Sylvester v. Staples
This text of 44 Me. 496 (Sylvester v. Staples) is published on Counsel Stack Legal Research, covering Supreme Judicial Court of Maine primary law. Counsel Stack provides free access to over 12 million legal documents including statutes, case law, regulations, and constitutions.
Opinion
The liability of the accepter of a bill of exchange arises from and is limited by the terms of his acceptance. As the language of such acceptance is his own, it is to be taken most strongly against him.
The drawee, by his acceptance, promises the payee, who may bring a suit thereon against him. As between them, he is to be regarded as the maker of a promissory note, running to the payee. The defendant then, by his acceptance, promised the plaintiff to pay him for work done on certain logs [501]*501of a particular mark, when due. The payment was to be for work done, and it was to be made when, by the agreement between the drawer and the payee, the same might be due. The acceptance was absolute, except as to the time of payment.
The evidence offered was properly rejected.

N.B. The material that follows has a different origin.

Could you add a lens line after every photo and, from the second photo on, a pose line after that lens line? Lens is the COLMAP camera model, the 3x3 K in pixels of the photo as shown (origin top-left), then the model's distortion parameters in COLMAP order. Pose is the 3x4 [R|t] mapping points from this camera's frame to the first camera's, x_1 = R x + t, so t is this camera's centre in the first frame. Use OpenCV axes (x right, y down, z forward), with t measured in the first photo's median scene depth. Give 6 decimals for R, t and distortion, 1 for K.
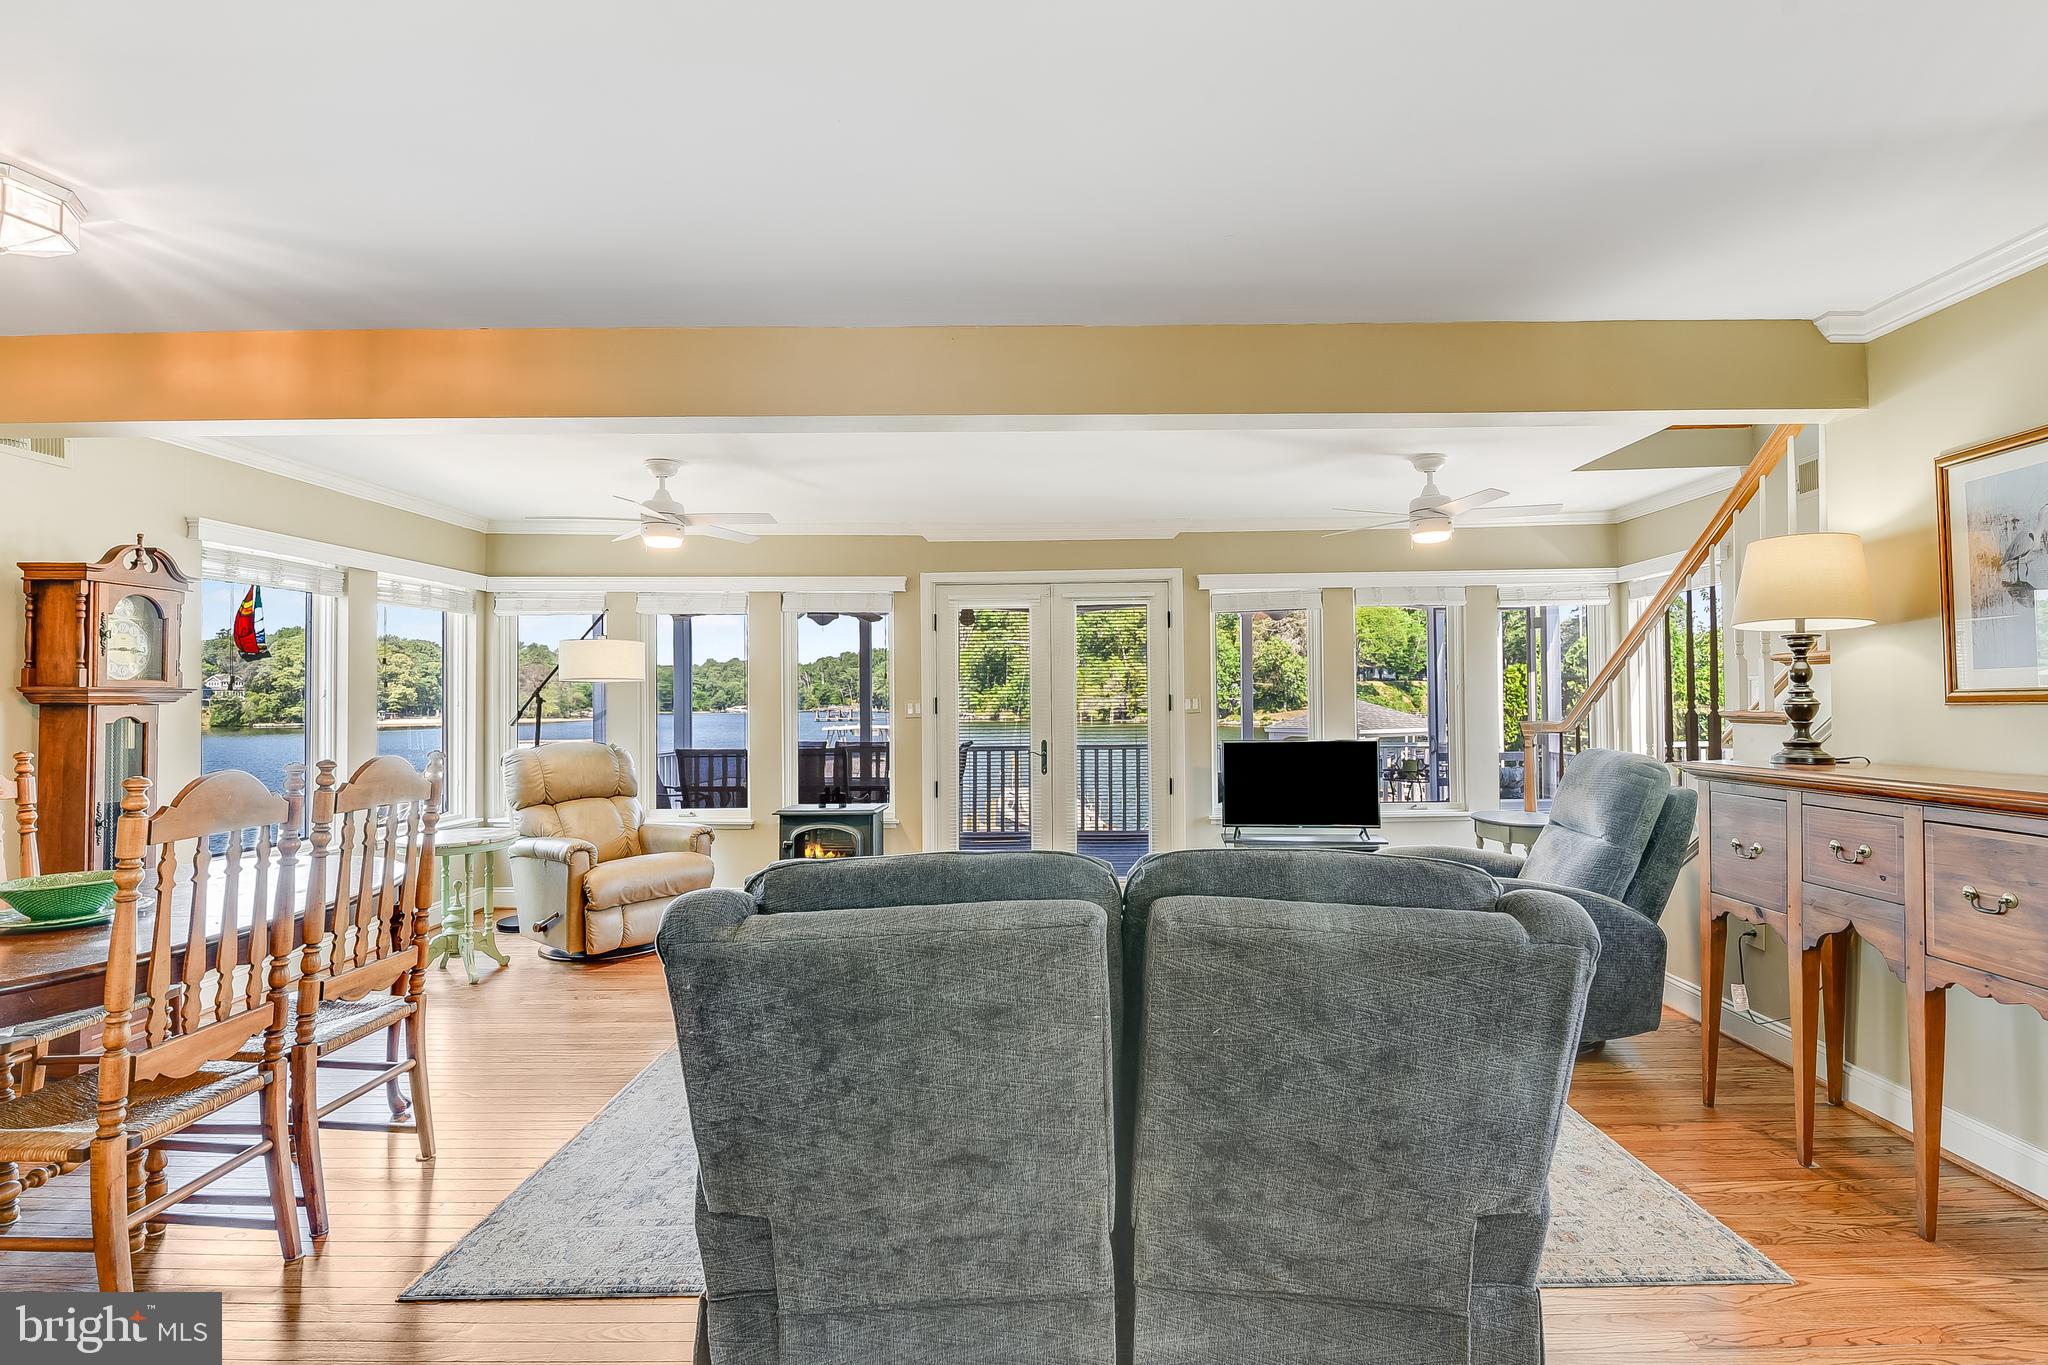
lens RADIAL K [[897.5, 0, 1065.8], [0, 897.5, 685.9], [0, 0, 1]] dist [0.010948, -0.010026]
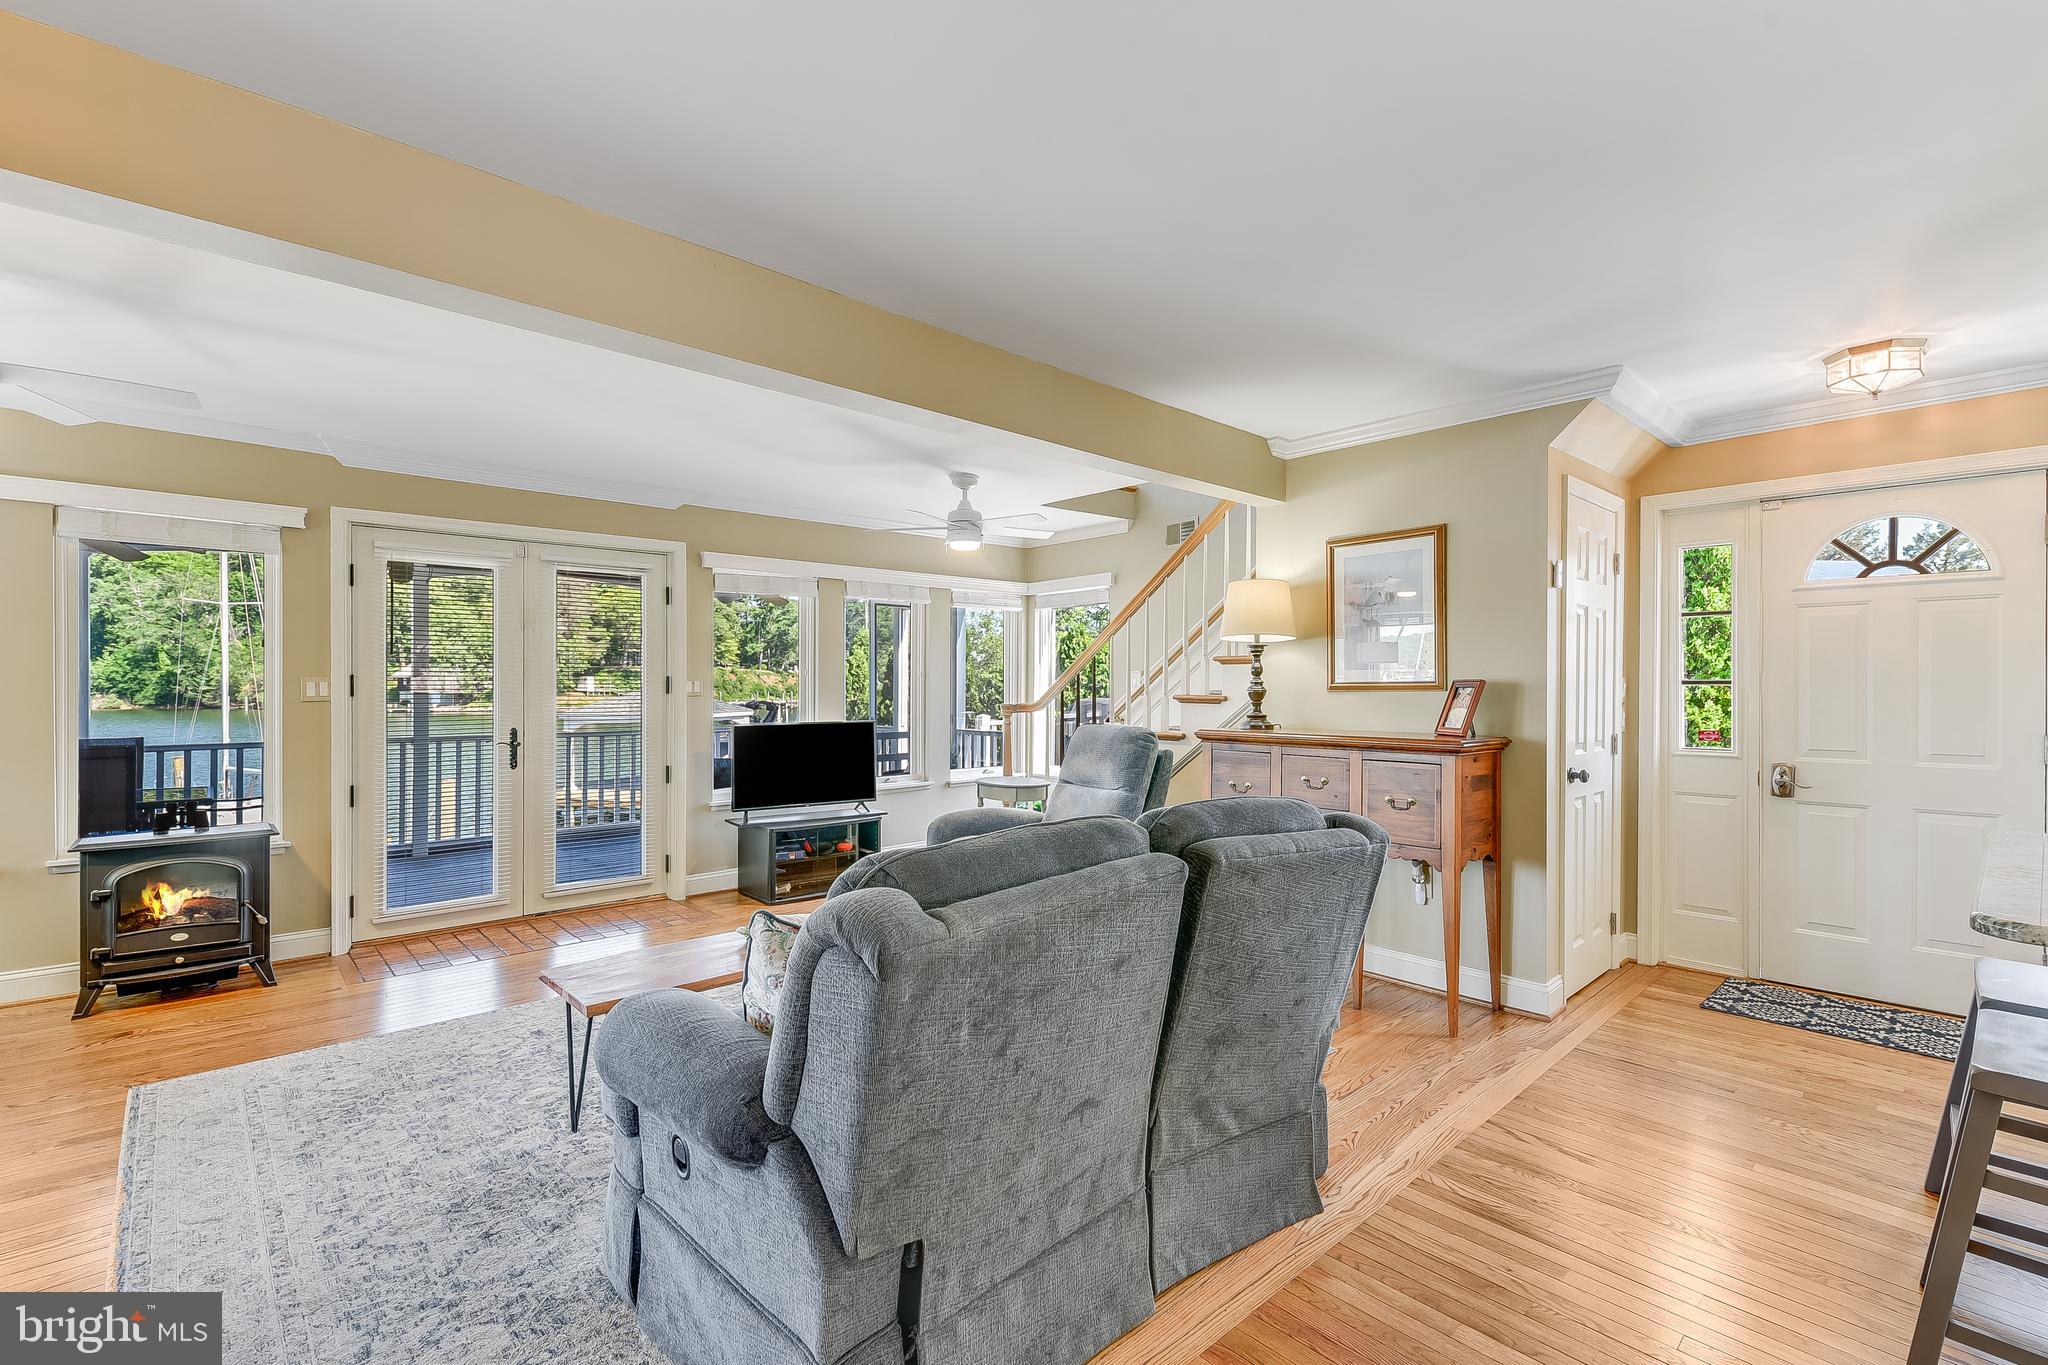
lens RADIAL K [[897.5, 0, 1021.0], [0, 897.5, 678.3], [0, 0, 1]] dist [0.010948, -0.010026]
pose [[0.738423, 0.016805, 0.674129, -0.411812], [-0.021317, 0.999772, -0.001572, 0.008929], [-0.674001, -0.013209, 0.738612, 0.121150]]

The meaning of a written contract is to be ascertained from its terms. Parol evidence is not admissible to vary, alter or control the meaning of an acceptance, when the language used is intelligible. “ No rule of law is better established,” says Dallas, C. J., in Campbell v. Hodgson, 1 Gow. R., 74, “ than that a party shall not be permitted to add a verbal or oral condition, in order to control the legal effect of a written instrument.”
As the time when payment for the work done should, according to the agreement of the parties, have been made, does not distinctly appear, the cause must stand for trial.